● CHALLENGE
Copy the rows below word for word, but leave out the pictures.

● SUPPLIED RECORDS
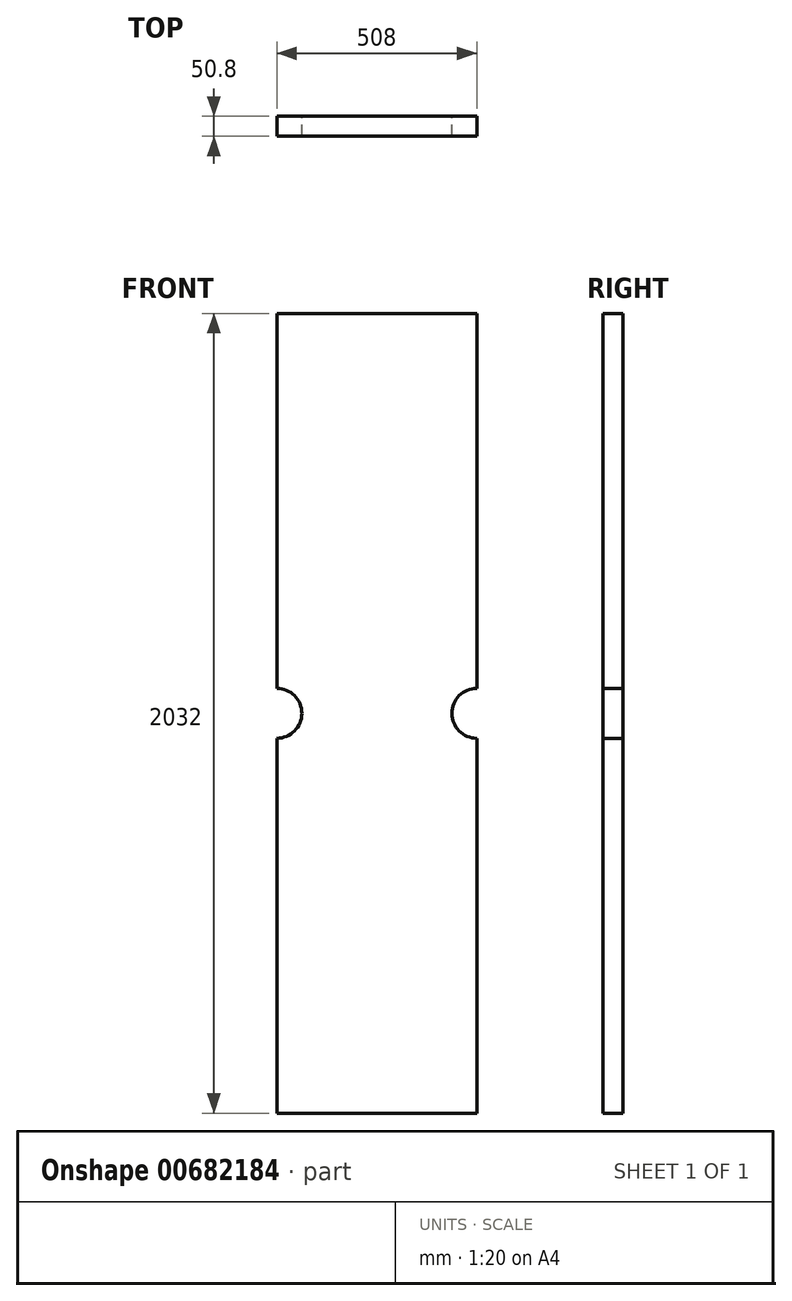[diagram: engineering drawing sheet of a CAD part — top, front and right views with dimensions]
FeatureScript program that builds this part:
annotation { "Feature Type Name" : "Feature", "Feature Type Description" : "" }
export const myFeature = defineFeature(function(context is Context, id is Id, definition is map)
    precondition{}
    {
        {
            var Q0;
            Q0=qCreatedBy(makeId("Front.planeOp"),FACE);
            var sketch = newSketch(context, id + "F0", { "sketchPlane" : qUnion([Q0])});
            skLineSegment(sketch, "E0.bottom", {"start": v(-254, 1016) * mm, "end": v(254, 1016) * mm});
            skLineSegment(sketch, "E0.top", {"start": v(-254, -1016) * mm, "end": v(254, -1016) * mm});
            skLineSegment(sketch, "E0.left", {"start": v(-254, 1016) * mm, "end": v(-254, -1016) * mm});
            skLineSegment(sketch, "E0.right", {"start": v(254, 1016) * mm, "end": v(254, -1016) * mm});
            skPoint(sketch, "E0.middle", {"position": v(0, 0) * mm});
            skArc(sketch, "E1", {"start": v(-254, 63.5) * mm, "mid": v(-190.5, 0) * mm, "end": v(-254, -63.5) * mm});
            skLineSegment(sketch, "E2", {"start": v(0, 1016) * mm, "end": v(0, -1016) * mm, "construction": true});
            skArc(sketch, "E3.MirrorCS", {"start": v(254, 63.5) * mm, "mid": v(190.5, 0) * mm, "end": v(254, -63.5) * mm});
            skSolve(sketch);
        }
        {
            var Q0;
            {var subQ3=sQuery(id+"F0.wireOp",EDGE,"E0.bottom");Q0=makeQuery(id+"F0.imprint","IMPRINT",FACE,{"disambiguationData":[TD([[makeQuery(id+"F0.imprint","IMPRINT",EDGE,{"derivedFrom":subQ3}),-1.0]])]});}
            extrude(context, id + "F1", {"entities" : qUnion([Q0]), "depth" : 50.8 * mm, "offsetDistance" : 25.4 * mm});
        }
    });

● EXERCISE OUTPUT
[diagram: engineering drawing sheet of a CAD part — top, front and right views with dimensions]
FeatureScript program that builds this part:
annotation { "Feature Type Name" : "Feature", "Feature Type Description" : "" }
export const myFeature = defineFeature(function(context is Context, id is Id, definition is map)
    precondition{}
    {
        {
            var Q0;
            Q0=qCreatedBy(makeId("Front.planeOp"),FACE);
            var sketch = newSketch(context, id + "F0", { "sketchPlane" : qUnion([Q0])});
            skLineSegment(sketch, "E0.bottom", {"start": v(-254, 1016) * mm, "end": v(254, 1016) * mm});
            skLineSegment(sketch, "E0.top", {"start": v(-254, -1016) * mm, "end": v(254, -1016) * mm});
            skLineSegment(sketch, "E0.left", {"start": v(-254, 1016) * mm, "end": v(-254, -1016) * mm});
            skLineSegment(sketch, "E0.right", {"start": v(254, 1016) * mm, "end": v(254, -1016) * mm});
            skPoint(sketch, "E0.middle", {"position": v(0, 0) * mm});
            skArc(sketch, "E1", {"start": v(-254, 63.5) * mm, "mid": v(-190.5, 0) * mm, "end": v(-254, -63.5) * mm});
            skLineSegment(sketch, "E2", {"start": v(0, 1016) * mm, "end": v(0, -1016) * mm, "construction": true});
            skArc(sketch, "E3.MirrorCS", {"start": v(254, 63.5) * mm, "mid": v(190.5, 0) * mm, "end": v(254, -63.5) * mm});
            skSolve(sketch);
        }
        {
            var Q0;
            {var subQ3=sQuery(id+"F0.wireOp",EDGE,"E0.bottom");Q0=makeQuery(id+"F0.imprint","IMPRINT",FACE,{"disambiguationData":[TD([[makeQuery(id+"F0.imprint","IMPRINT",EDGE,{"derivedFrom":subQ3}),-1.0]])]});}
            extrude(context, id + "F1", {"entities" : qUnion([Q0]), "depth" : 50.8 * mm, "offsetDistance" : 25.4 * mm});
        }
    });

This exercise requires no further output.